7

I will read 130+ excel files in as lines of strings in Python. I want to write each line to a pdf. The whole excel file is just 1 A5 landscape sheet. I can batch print pdfs in a bash shell easily.

I import PyPDF2

I can create a pdf or a series pdf files with:

with open(path + fileName, 'wb') as out:
        pdf_writer.write(out)

but I'm too dumb to see how to write a string to this pdf. If I try to write a string variable, I just get errors. If I convert the string to bytes, I just get errors.

How do I get string into my pdf?

string = 'any old string'

2
  • From documentation: pythonhosted.org/PyPDF2/PdfFileWriter.html class PyPDF2.PdfFileWriter - This class supports writing PDF files out, given pages produced by another class (typically PdfFileReader).
    – gbajson
    Commented Apr 11, 2019 at 8:45
  • 1
    If only I could understand that! I've been reading it all afternoon! I can create and write to text files easily, but pdfs elude me!
    – Pedroski
    Commented Apr 11, 2019 at 9:16

3 Answers 3

4

I know you asked for PyPDF2 but more simple approach with FPDF:

# https://pyfpdf.readthedocs.io/en/latest/
import fpdf #pip3 intall fpdf

pdf = fpdf.FPDF(format='letter') #pdf format
pdf.add_page() #create new page
pdf.set_font("Arial", size=12) # font and textsize
pdf.cell(200, 10, txt="your text", ln=1, align="L")
pdf.cell(200, 10, txt="your text", ln=2, align="L")
pdf.cell(200, 10, txt="your text", ln=3, align="L")
pdf.output("test.pdf")

As you mentioned you dont understand, PyPDF doc so well so i think FPDF is a good start.

PyPDF2 is more suited for reading and merging pdf files.

If you realy like to use PyPDF2 you could achieve text with canvas.

1
  • Thanks, I'll get fpdf! Looks simple! I need simple!
    – Pedroski
    Commented Apr 11, 2019 at 9:51
1

One way (and the only way I see) to do this with PyPDF2 is with annotations.

writer = PyPDF2.PdfWriter()
# Need to specify page size since there is no prior page to
# draw size from.
writer.add_blank_page(800.0, 800.0)

annotation = PyPDF2.generic.AnnotationBuilder.free_text(
    "Hello World\nThis is the second line!",
    rect=(50, 550, 200, 650),
    font="Arial",
    bold=True,
    italic=True,
    font_size="20pt",
    font_color="00ff00",
    border_color="0000ff",
    background_color="cdcdcd",
)
writer.add_annotation(page_number=0, annotation=annotation)

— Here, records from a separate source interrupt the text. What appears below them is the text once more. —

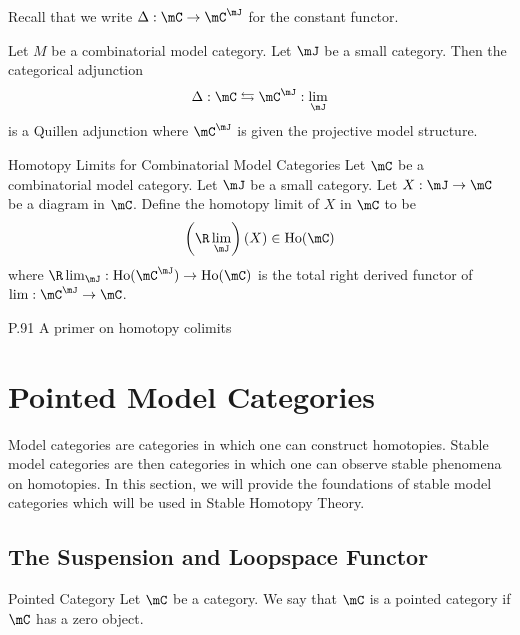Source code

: \documentclass[a4paper]{article}
\begin{document}
Recall that we write $\Delta:\mC\to\mC^\mJ$ for the constant functor. 

\begin{prp}{}{} Let $M$ be a combinatorial model category. Let $\mJ$ be a small category. Then the categorical adjunction $$\Delta:\mC\leftrightarrows\mC^\mJ:\lim_\mJ$$ is a Quillen adjunction where $\mC^\mJ$ is given the projective model structure. 
\end{prp}

\begin{defn}{Homotopy Limits for Combinatorial Model Categories}{} Let $\mC$ be a combinatorial model category. Let $\mJ$ be a small category. Let $X:\mJ\to\mC$ be a diagram in $\mC$. Define the homotopy limit of $X$ in $\mC$ to be $$\left(\R\lim_\mJ\right)(X)\in\text{Ho}(\mC)$$ where $\R\lim_\mJ:\text{Ho}(\mC^\mJ)\to\text{Ho}(\mC)$ is the total right derived functor of $\lim:\mC^\mJ\to\mC$. 
\end{defn}

P.91 A primer on homotopy colimits


\pagebreak
\section{Pointed Model Categories}
Model categories are categories in which one can construct homotopies. Stable model categories are then categories in which one can observe stable phenomena on homotopies. In this section, we will provide the foundations of stable model categories which will be used in Stable Homotopy Theory. 

\subsection{The Suspension and Loopspace Functor}
\begin{defn}{Pointed Category}{} Let $\mC$ be a category. We say that $\mC$ is a pointed category if $\mC$ has a zero object. 
\end{defn}
\end{document}
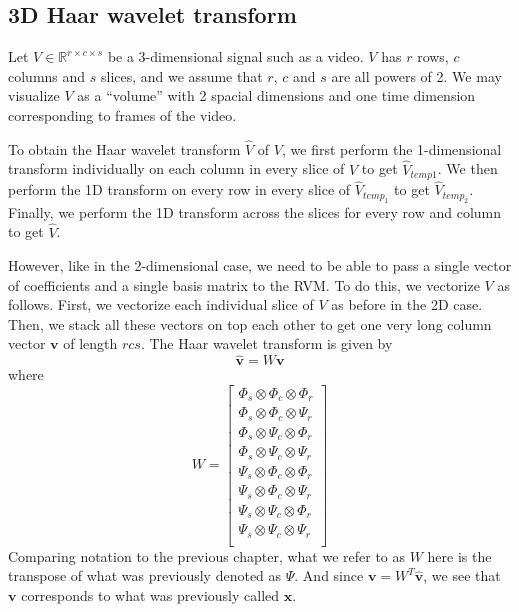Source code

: \documentclass[final,3p]{report}
\let\bs\boldsymbol
\begin{document}
\subsection{3D Haar wavelet transform}
Let $V \in \mathbb{R}^{r\times c\times s}$ be a 3-dimensional signal such as a video. 
$V$ has $r$ rows, $c$ columns and $s$ slices, and we assume that $r$, $c$ and $s$ are all powers of 2. 
We may visualize $V$ as a ``volume'' with 2 spacial dimensions and one time dimension corresponding to frames of the video.

To obtain the Haar wavelet transform $\hat V$ of $V$, we first perform the 1-dimensional transform individually on each column in every slice of $V$ to get $\hat V_{temp1}$.
We then perform the 1D transform on every row in every slice of $\hat V_{temp_1}$ to get $\hat V_{temp_2}$.
Finally, we perform the 1D transform across the slices for every row and column to get $\hat V$.

However, like in the 2-dimensional case, we need to be able to pass a single vector of coefficients and a single basis matrix to the RVM.
To do this, we vectorize $V$ as follows. 
First, we vectorize each individual slice of $V$ as before in the 2D case.
Then, we stack all these vectors on top each other to get one very long column vector $\bs v$ of length $rcs$.
The Haar wavelet transform is given by 
\begin{equation*}
\hat{\bs v} = W \bs v
\end{equation*}
where 
\begin{equation*}
W = 
\begin{bmatrix}
\Phi_s \otimes \Phi_c \otimes \Phi_r \\
\Phi_s \otimes \Phi_c \otimes \Psi_r \\
\Phi_s \otimes \Psi_c \otimes \Phi_r \\
\Phi_s \otimes \Psi_c \otimes \Psi_r \\
\Psi_s \otimes \Phi_c \otimes \Phi_r \\
\Psi_s \otimes \Phi_c \otimes \Psi_r \\
\Psi_s \otimes \Psi_c \otimes \Phi_r \\
\Psi_s \otimes \Psi_c \otimes \Psi_r \\
\end{bmatrix}
\end{equation*}
Comparing notation to the previous chapter, what we refer to as $W$ here is the transpose of what was previously denoted as $\Psi$.
And since $\bs v = W^T \hat{\bs v}$, we see that $\bs v$ corresponds to what was previously called $\bs x$. 
\end{document}
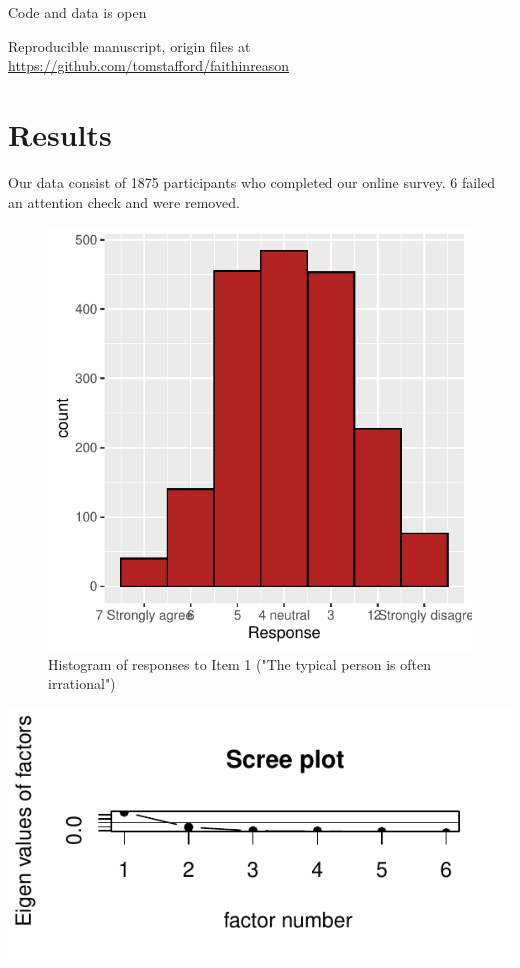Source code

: \documentclass[
  ,jou,floatsintext]{apa6}
\begin{document}
Code and data is open

Reproducible manuscript, origin files at \url{https://github.com/tomstafford/faithinreason}

\hypertarget{results}{%
\section{Results}\label{results}}

Our data consist of 1875 participants who completed our online survey. 6 failed an attention check and were removed.

\begin{figure}

{\centering \includegraphics[width=0.75\linewidth]{faithinreason_files/figure-latex/ourhistogram-1} 

}

\caption{Histogram of responses to Item 1 ("The typical person is often irrational")}\label{fig:ourhistogram}
\end{figure}

\includegraphics{faithinreason_files/figure-latex/mokkenanalysis-1.pdf}
\end{document}

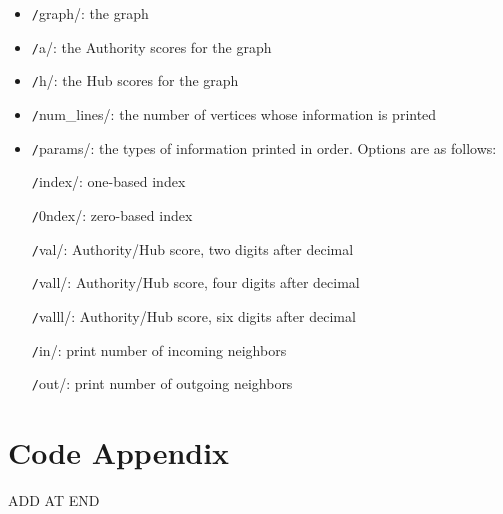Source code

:\documentclass[12pt, titlepage, twoside]{amsart}
\theoremstyle{remark}
\begin{document}
\begin{itemize}[label={}]
\item \texttt/graph/: the graph

\item \texttt/a/: the Authority scores for the graph

\item \texttt/h/: the Hub scores for the graph

\item \texttt/num_lines/: the number of vertices whose information is printed

\item \texttt/params/: the types of information printed in order. Options are as follows:

\texttt/index/: one-based index

\texttt/0ndex/: zero-based index

\texttt/val/: Authority/Hub score, two digits after decimal

\texttt/vall/: Authority/Hub score, four digits after decimal

\texttt/valll/: Authority/Hub score, six digits after decimal

\texttt/in/: print number of incoming neighbors

\texttt/out/: print number of outgoing neighbors
\end{itemize}






\section{Code Appendix}

ADD AT END
\end{document}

with open(outputfilename, "wb") as fp:
    writer.write(fp)
1
  • Thanks, I will try your suggestion. After this question, I delved into reportlab, which allows you to create any kind of PDF and place text or images anywhere. A bit tricky at first, but, once set up, reportlab is great!
    – Pedroski
    Commented Jan 25 at 6:10
0

PyPDF2 is very good choice when you need to change existing PDFs, but it requires knowledge of pdf format when you need to create PDF from scratch.

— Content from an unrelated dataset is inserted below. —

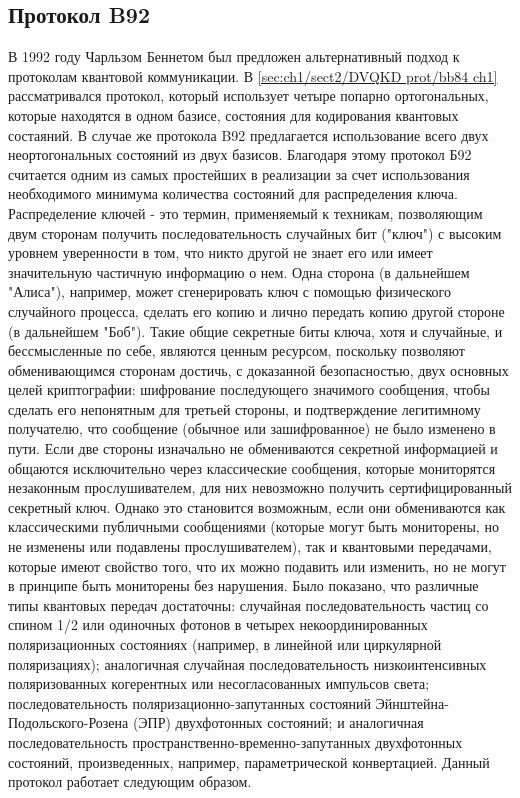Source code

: \subsection{Протокол B92}\label{sec:ch1/sect2/DVQKD prot/b92 ch1}
В 1992 году Чарльзом Беннетом был предложен альтернативный подход к протоколам квантовой коммуникации. В \ref{sec:ch1/sect2/DVQKD prot/bb84 ch1} рассматривался протокол, который использует четыре попарно ортогональных, которые находятся в одном базисе, состояния  для кодирования квантовых состаяний. В случае же протокола B92 предлагается использование всего двух неортогональных состояний из двух базисов. Благодаря этому протокол Б92 считается одним из самых простейших в реализации за счет использования необходимого  минимума количества состояний для распределения ключа.
\newline Распределение ключей - это термин, применяемый к техникам, позволяющим двум сторонам получить последовательность случайных бит ("ключ") с высоким уровнем уверенности в том, что никто другой не знает его или имеет значительную частичную информацию о нем. Одна сторона (в дальнейшем "Алиса"), например, может сгенерировать ключ с помощью физического случайного процесса, сделать его копию и лично передать копию другой стороне (в дальнейшем "Боб"). Такие общие секретные биты ключа, хотя и случайные, и бессмысленные по себе, являются ценным ресурсом, поскольку позволяют обменивающимся сторонам достичь, с доказанной безопасностью, двух основных целей криптографии: шифрование последующего значимого сообщения, чтобы сделать его непонятным для третьей стороны, и подтверждение легитимному получателю, что сообщение (обычное или зашифрованное) не было изменено в пути.
\newline Если две стороны изначально не обмениваются секретной информацией и общаются исключительно через классические сообщения, которые мониторятся незаконным прослушивателем, для них невозможно получить сертифицированный секретный ключ. Однако это становится возможным, если они обмениваются как классическими публичными сообщениями (которые могут быть мониторены, но не изменены или подавлены прослушивателем), так и квантовыми передачами, которые имеют свойство того, что их можно подавить или изменить, но не могут в принципе быть мониторены без нарушения. Было показано, что различные типы квантовых передач достаточны: случайная последовательность частиц со спином 1/2 или одиночных фотонов в четырех некоординированных поляризационных состояниях (например, в линейной или циркулярной поляризациях); аналогичная случайная последовательность низкоинтенсивных поляризованных когерентных или несогласованных импульсов света; последовательность поляризационно-запутанных состояний Эйнштейна-Подольского-Розена (ЭПР) двухфотонных состояний; и аналогичная последовательность пространственно-временно-запутанных двухфотонных состояний, произведенных, например, параметрической конвертацией. Данный протокол работает следующим образом.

You might consider using a different library for this task i.e. pdfkit (https://github.com/JazzCore/python-pdfkit), sample program:

import pdfkit

pdfkit.from_url('http://google.com', 'out.pdf')
pdfkit.from_file('test.html', 'out.pdf')
pdfkit.from_string('Hello!', 'out.pdf')
3
  • Thanks, I'll try that! On the other hand, it can't be rocket science to write a string to a pdf. If I can do it 1 time with Pypdf2, then I'll know. Do you have that 'deeper knowledge'?
    – Pedroski
    Commented Apr 11, 2019 at 9:48
  • Have a look at PDF format en.wikipedia.org/wiki/PDF. You might craft a page, convert it to stream and write it with PdfFileWriter and this will work too.
    – gbajson
    Commented Apr 11, 2019 at 11:20
  • Isn't pdfkit supposed to be really slow?